These figures are meant to be sanity checks of the models and the Resident Date cutoff (240).

Each year has two figures showing the model, one overlaid with the predicted counts (determined from the model), and one overlaid with the raw counts.

This way we could double check the calculations as well as the models.

Note that we always expect raw counts to be greater and with more variability than predicted counts. Further, I do not include the sum of counts for the raw data as this is dependent on the number of observations and somewhat misleading.

These are not particularly important plots, but we do want to have a visual of what’s going on, if only to catch mistakes in the calculations.

Interpretations

  • Black line - Predicted model
  • Grey ribbon - 99% CI around the model
  • Yellow line (box) - Period defined as containing only residents (defined by date cutoff)

****************

## Tasks to perform
(A) Name every line or ribbon explained under "Interpretations" in the text on the model figures, along with what each one represents.
(B) Reproduce the portion of the text on the model figures that begins with the words "Each year has" and ends with "as the models.".
(C) For each statement, answer yes or no according to the text on the model figures, and quote the words that decide it.
(i) Every year gets two figures of the model.
(ii) The grey ribbon marks a 95% CI around the model.
(iii) The figures for the raw data include the sum of counts.
The rows that come next have no connection to the text on the model figures.

Collected data
****************

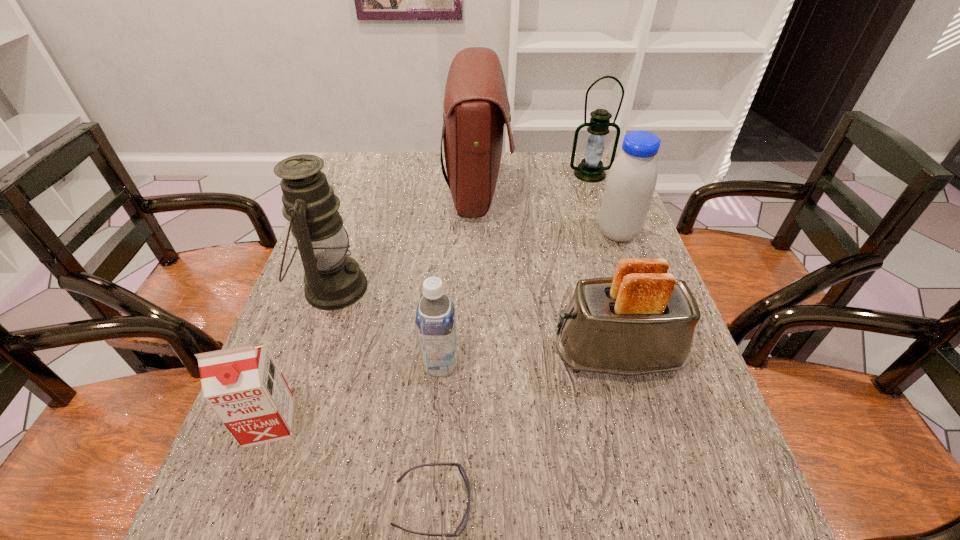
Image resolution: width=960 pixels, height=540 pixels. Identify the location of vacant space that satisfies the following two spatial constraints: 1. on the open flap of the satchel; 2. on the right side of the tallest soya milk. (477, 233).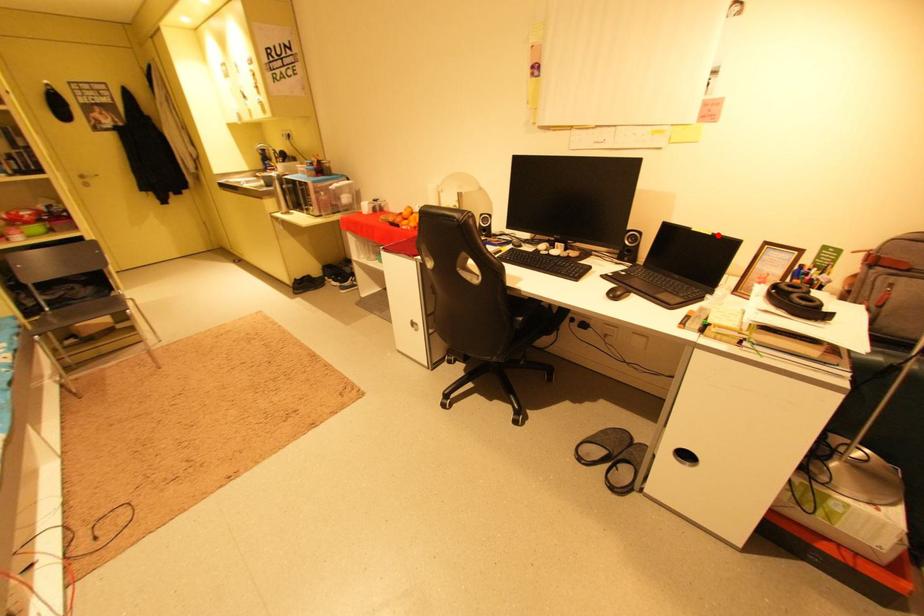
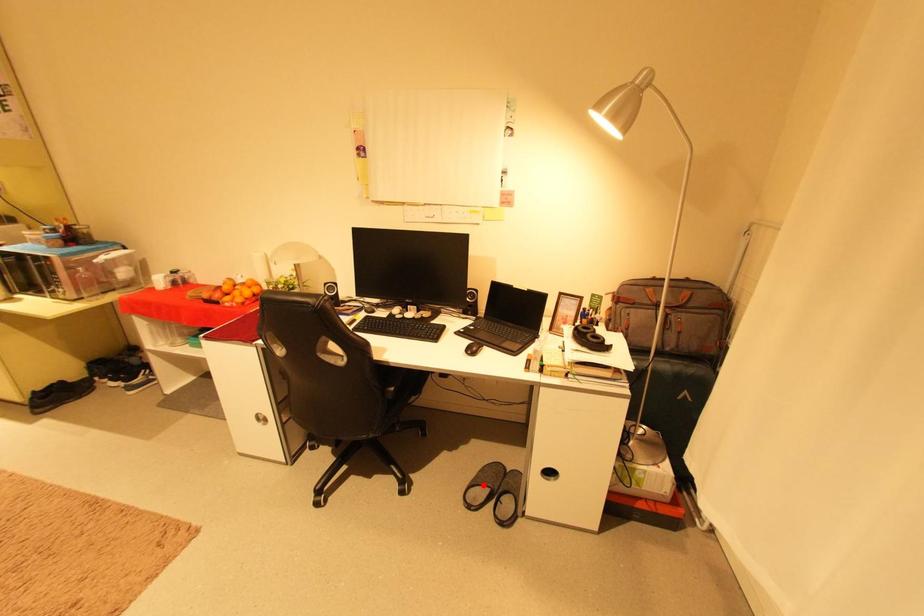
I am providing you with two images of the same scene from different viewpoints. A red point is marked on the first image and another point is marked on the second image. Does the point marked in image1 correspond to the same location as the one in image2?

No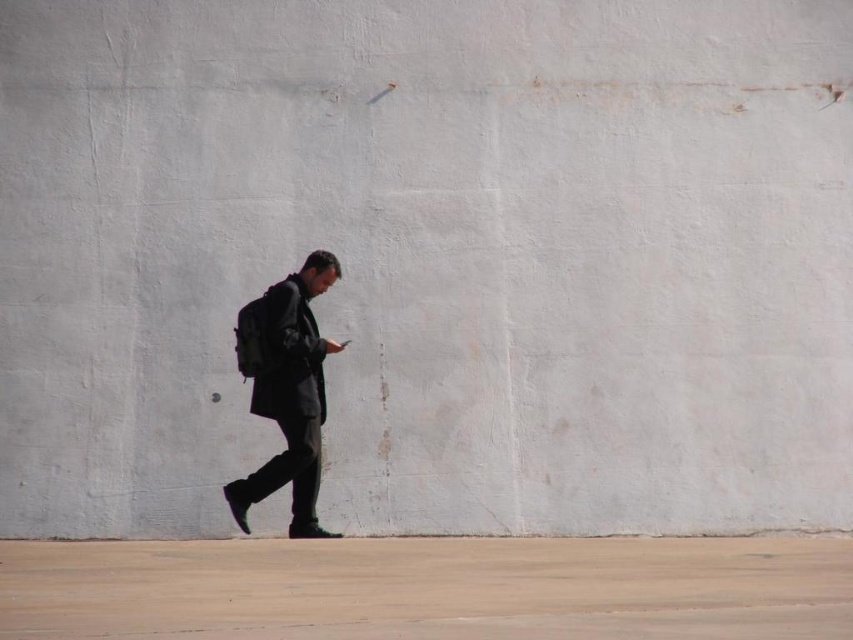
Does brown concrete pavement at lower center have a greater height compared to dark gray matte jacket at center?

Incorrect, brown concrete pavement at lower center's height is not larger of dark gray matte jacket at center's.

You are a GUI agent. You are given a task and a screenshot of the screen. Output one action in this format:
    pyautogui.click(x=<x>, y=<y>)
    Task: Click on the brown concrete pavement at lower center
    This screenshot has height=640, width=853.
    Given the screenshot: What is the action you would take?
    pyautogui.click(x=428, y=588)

****************

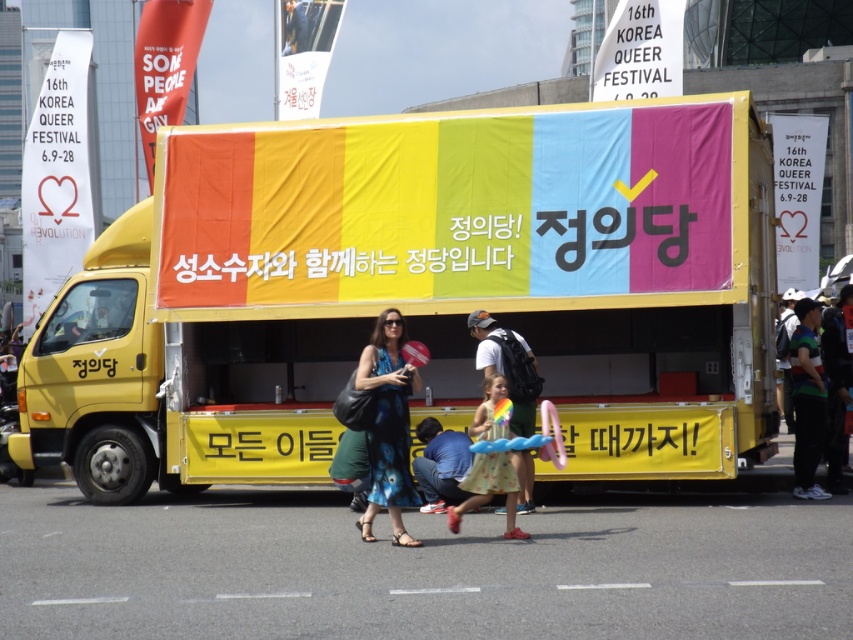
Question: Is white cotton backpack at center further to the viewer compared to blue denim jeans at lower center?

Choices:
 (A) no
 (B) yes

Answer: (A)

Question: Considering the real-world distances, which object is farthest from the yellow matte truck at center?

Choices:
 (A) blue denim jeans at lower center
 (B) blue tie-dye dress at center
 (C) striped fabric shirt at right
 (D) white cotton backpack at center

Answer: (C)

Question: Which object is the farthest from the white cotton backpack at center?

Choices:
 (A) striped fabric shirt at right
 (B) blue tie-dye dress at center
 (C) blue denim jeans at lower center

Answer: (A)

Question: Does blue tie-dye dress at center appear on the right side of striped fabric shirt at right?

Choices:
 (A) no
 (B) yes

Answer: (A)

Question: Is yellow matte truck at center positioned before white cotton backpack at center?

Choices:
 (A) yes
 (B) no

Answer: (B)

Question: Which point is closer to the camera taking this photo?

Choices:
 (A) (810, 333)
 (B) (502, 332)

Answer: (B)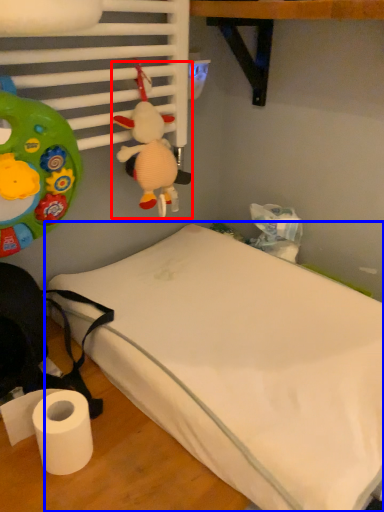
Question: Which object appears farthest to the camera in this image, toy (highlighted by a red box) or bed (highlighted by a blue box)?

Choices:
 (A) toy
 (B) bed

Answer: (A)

****************

## Solutions to the exercise
(A)
Black line: predicted model
Grey ribbon: 99% CI around the model
Yellow line (box): period defined as containing only residents (defined by date cutoff)

(B)
Each year has two figures showing the model, one overlaid with the predicted counts (determined from the model), and one overlaid with the raw counts.

This way we could double check the calculations as well as the models.

(C)
(i) Yes: "Each year has two figures showing the model"
(ii) No: "Grey ribbon - 99% CI around the model"
(iii) No: "I do not include the sum of counts for the raw data"